Attention : Ne reprenez jamais les travaux par vous-même avec un autre artisan avant d’avoir l’accord écrit du garant. Cela pourrait annuler vos garanties.

Le secteur de la construction est procédurier. Suivre ces étapes vous permet de rester dans la légalité et de forcer les assurances à prendre leurs responsabilités. De nombreux propriétaires réussissent à finir leur maison grâce à cette ténacité.

FAQ (Foire aux Questions)

Existe-t-il une liste noire officielle du gouvernement ?

Non, il n’y a pas de liste noire officielle gérée par l’État français.
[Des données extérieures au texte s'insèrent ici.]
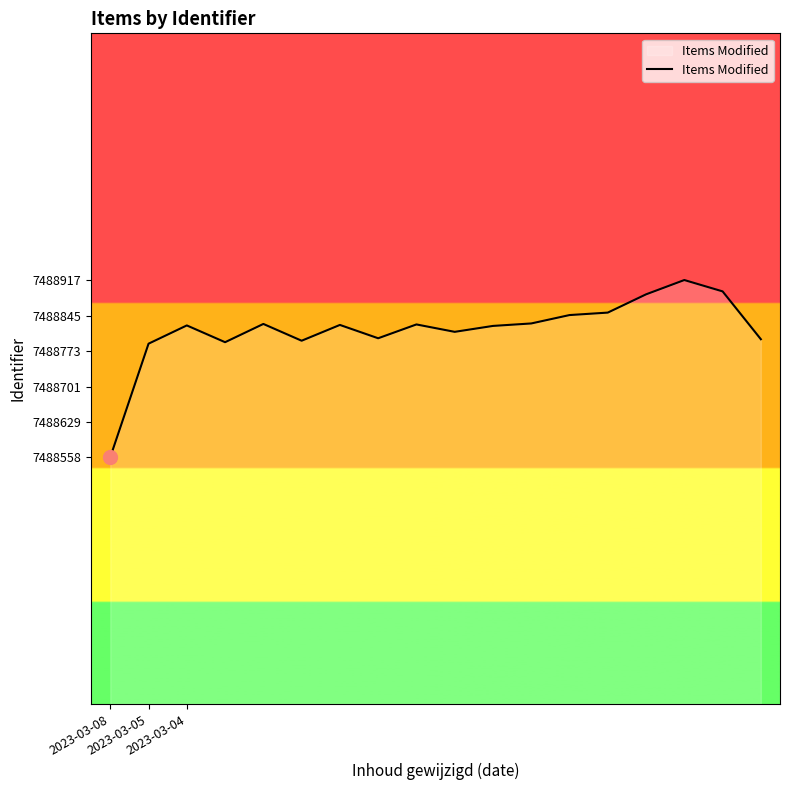

What is the difference between the maximum and minimum values?

359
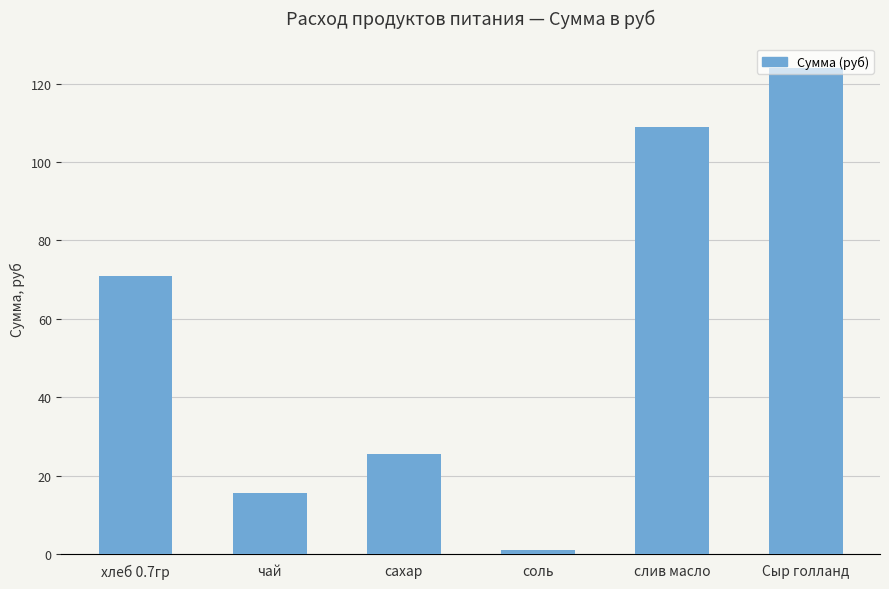

What is the change in value from соль to слив масло?

+107.7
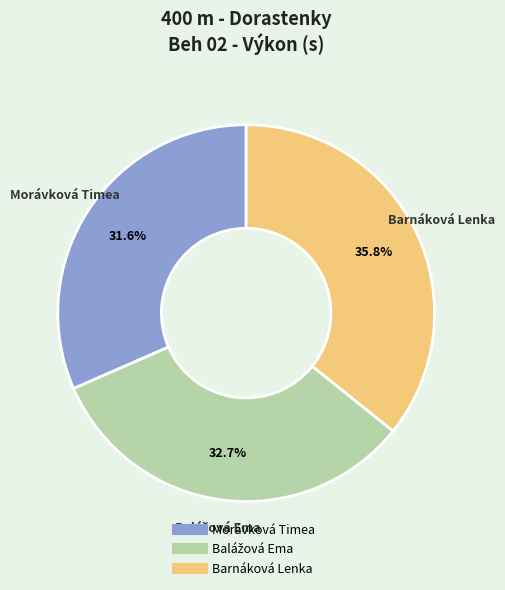

Is Morávková Timea the majority of the pie?

No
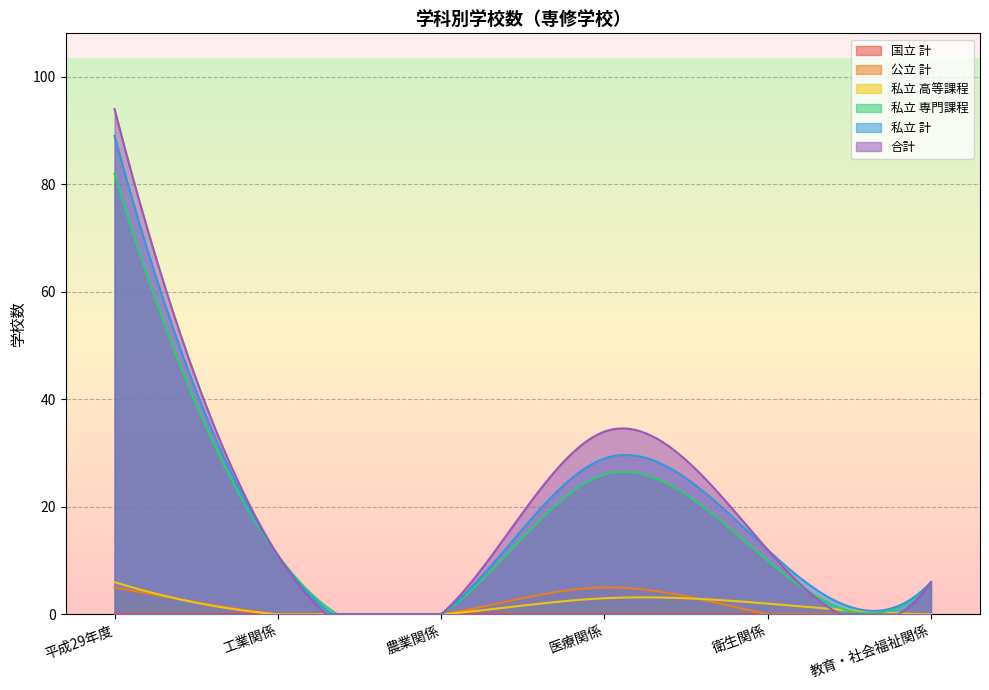

How many values in the 公立 計 series exceed 0?

2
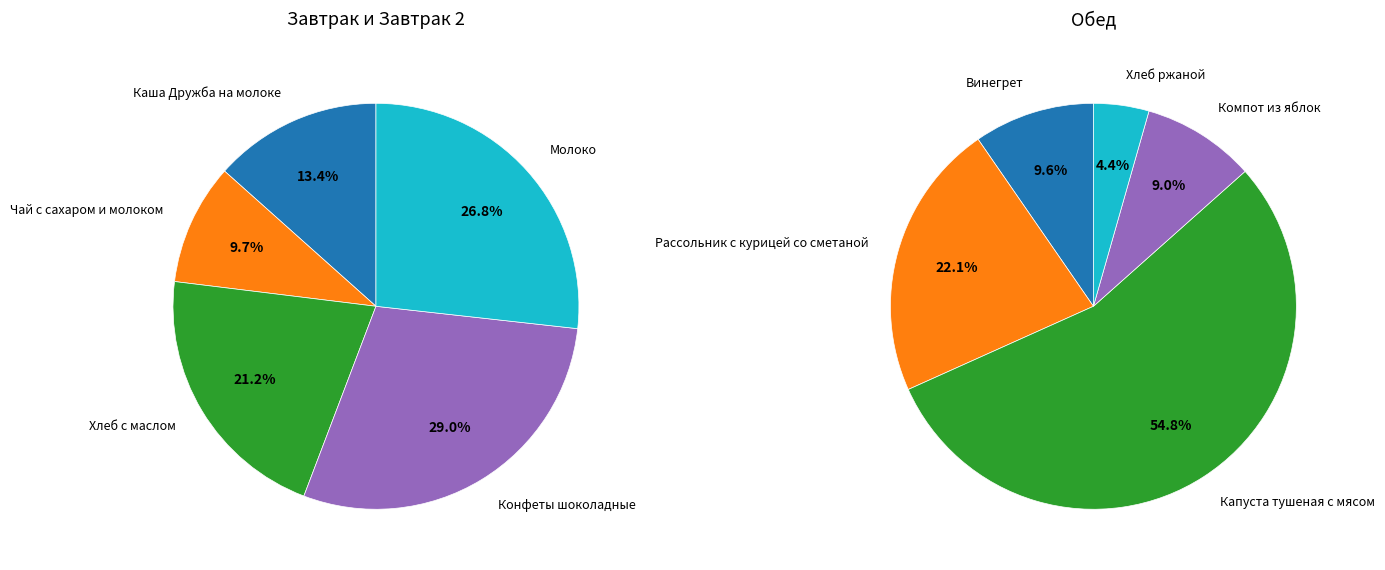

Does Молоко represent more than half of the total?

No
L’État publie uniquement les décisions de justice (liquidations, redressements) via le BODACC. Pour le reste, vous devez vous fier aux avis clients et aux enquêtes d’associations comme l’UFC-Que Choisir.

Puis-je récupérer mes acomptes si le constructeur coule ?

Oui, si vous avez signé un ccmi avec une garantie de remboursement des acomptes. Si vous avez versé de l’argent hors contrat ou sans cette garantie, il sera très difficile de récupérer les fonds car vous passerez après les salariés et le fisc lors de la liquidation judiciaire.

Que devient ma maison si le constructeur dépose le bilan ?

Si vous avez une garantie livraison, le garant nomme un repreneur pour finir les travaux. Votre maison sera terminée, mais avec souvent plusieurs mois de retard. Si vous n’avez pas de garantie, vous devrez financer la fin des travaux vous-même et attaquer l’ancien constructeur en justice.

Comment savoir si une entreprise est en santé financière ?

Utilisez des sites comme Pappers ou Infogreffe. Regardez si le chiffre d’affaires baisse et si l’entreprise est en perte. Une entreprise qui ne publie pas ses comptes depuis plusieurs années est suspecte. Vérifiez aussi l’absence de privilèges (dettes de l’État non payées).

La garantie décennale fonctionne-t-elle après une faillite ?

Oui, la garantie décennale est attachée à l’ouvrage et à l’assureur, pas seulement au constructeur. Même si l’entreprise n’existe plus, l’assureur doit couvrir les dommages graves qui surviennent dans les 10 ans après la réception. C’est pour ça qu’il faut toujours vérifier l’attestation d’assurance avant de signer.

Peut-on changer de constructeur en cours de route ?

C’est très difficile sans motif légal grave. Si le constructeur défaillant n’est pas encore en liquidation, vous devez passer par des mises en demeure et parfois une résolution judiciaire du contrat. C’est une procédure longue. Il est préférable de bien choisir constructeur dès le départ.

En résumé, la meilleure protection contre une liste noire est votre propre vigilance. Ne signez rien sous la pression, vérifiez les chiffres sur Pappers, et exigez toujours une garantie livraison nominative. Votre projet de maison individuelle mérite ces quelques heures de recherche.